Kuhmilch unterscheidet sich in ihrer Zusammensetzung erheblich von Muttermilch. So ist unter anderem der Eiweißgehalt wesentlich höher. Es wird daher empfohlen, Kuhmilch im ersten Lebensjahr nur verdünnt zur Zubereitung eines Breies zu verwenden. Bei einem Allergierisiko sollte im ersten Lebensjahr gänzlich auf Kuhmilch verzichtet werden.
Vollkorn - viele Ihrer Produkte sind mit Vollkorngetreide hergestellt. Kann der kleine Säuglingsmagen das überhaupt schon vertragen?
Vollkorngetreide bietet eine Fülle von wichtigen Nähr- und Inhaltsstoffen: Eiweiß, Fett und Kohlenhydrate, Ballaststoffe, Vitamine, Mineralstoffe und Spurenelemente. Rohes, lediglich gemahlenes Getreide können Babys jedoch nur schwer und unzureichend verdauen. Der Magen-Darm-Trakt ist noch nicht voll ausgereift.

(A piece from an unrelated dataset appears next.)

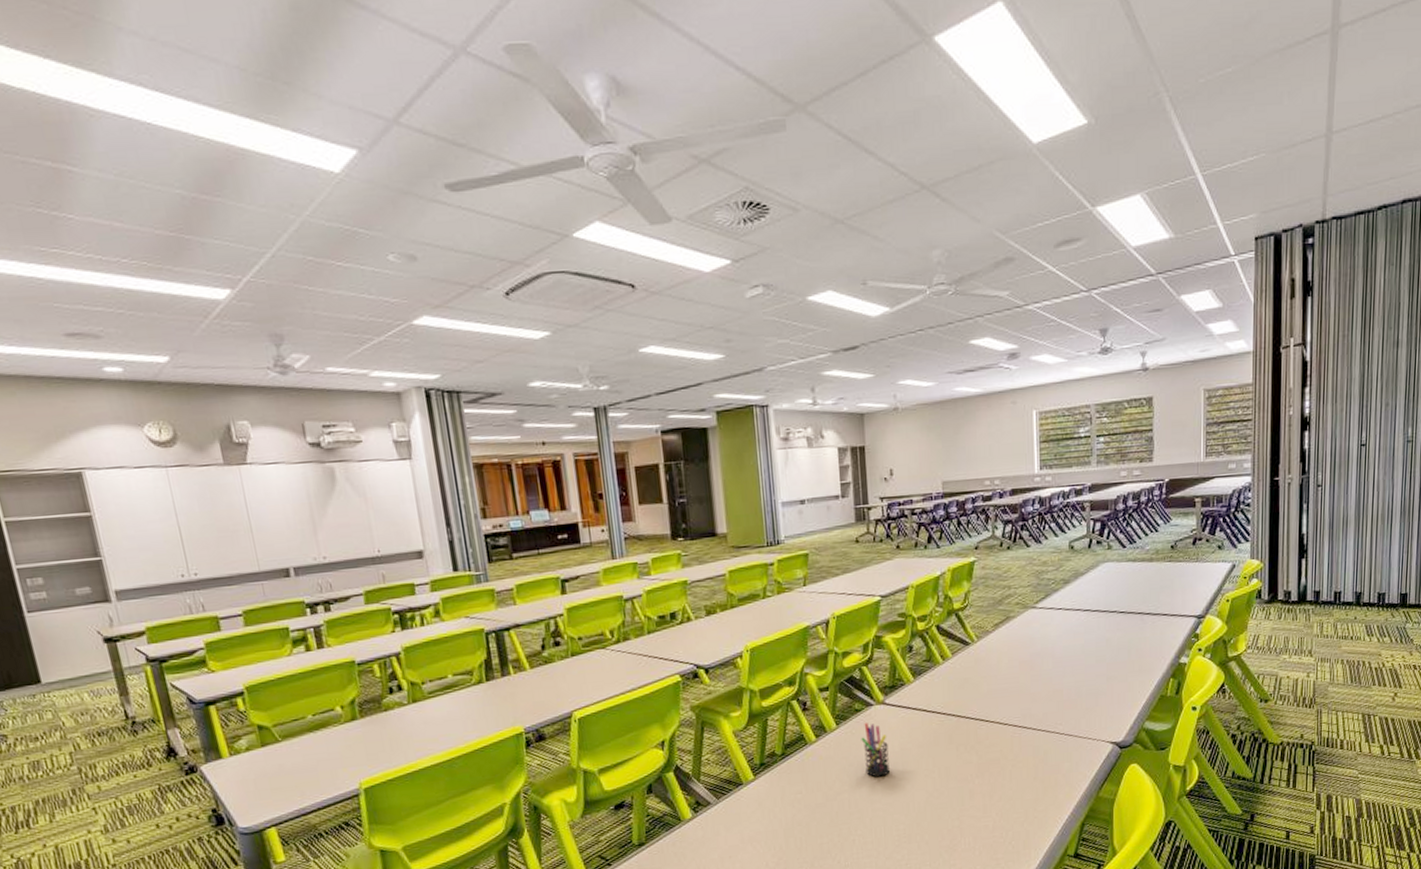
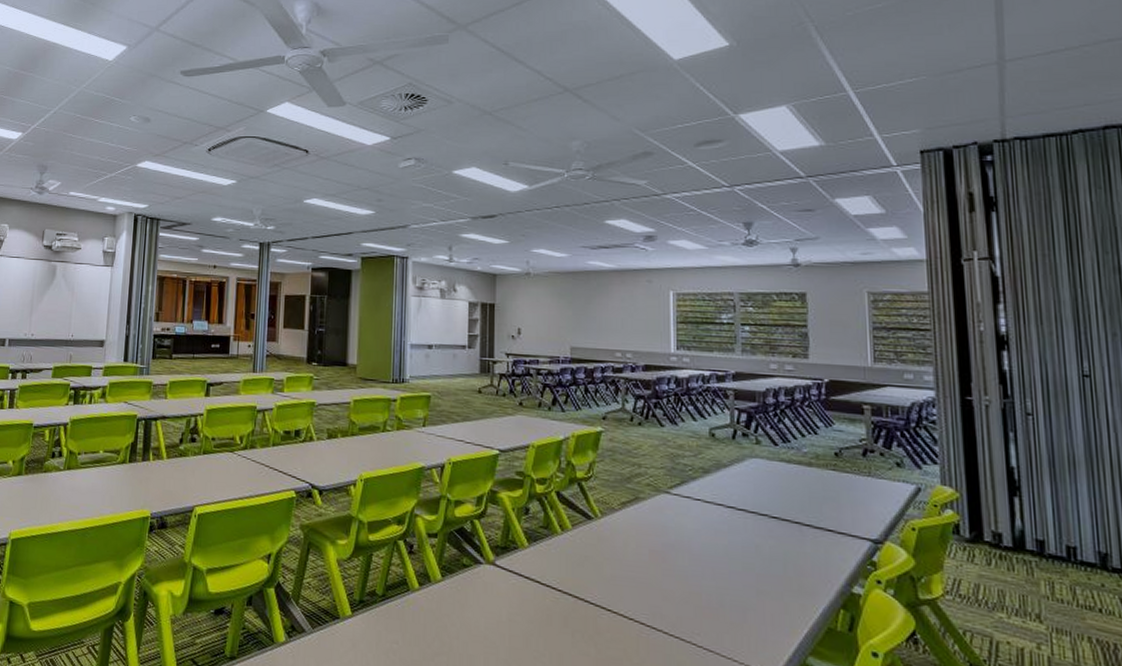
pen holder: present [861,722,890,777] -> none [466,580,495,647]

Das Vollkorngetreide, das für die Alnatura Babyprodukte Verwendung findet, wird daher mit Feuchtigkeit und Wärme aufgeschlossen: Die komplexe Getreidestärke wird zerkleinert, teilweise bis in ihre Zuckerbestandteile. Das erleichtert die Verdauung für das Baby erheblich und ermöglicht eine vollwertige Ernährung.
Ziegenmilch - eignet sie sich als Kuhmilchersatz?
Milch von Schafen, Stuten oder Ziegen eignet sich laut Deutscher Gesellschaft für Ernährung (DGE) nicht als Alternative zu Kuhmilch – auch nicht bei bestehender Milcheiweißallergie oder Laktose-Intoleranz –, da sich diese Milcharten in ihrer Milcheiweiß- und Milchzuckerzusammensetzung nicht erheblich von Kuhmilch unterscheiden.
Bei einer vorliegenden Allergie auf Kuhmilch sollten Sie sich generell an Ihren Kinderarzt oder eine Ernährungsfachkraft wenden, um gemeinsam nach Alternativen zu suchen.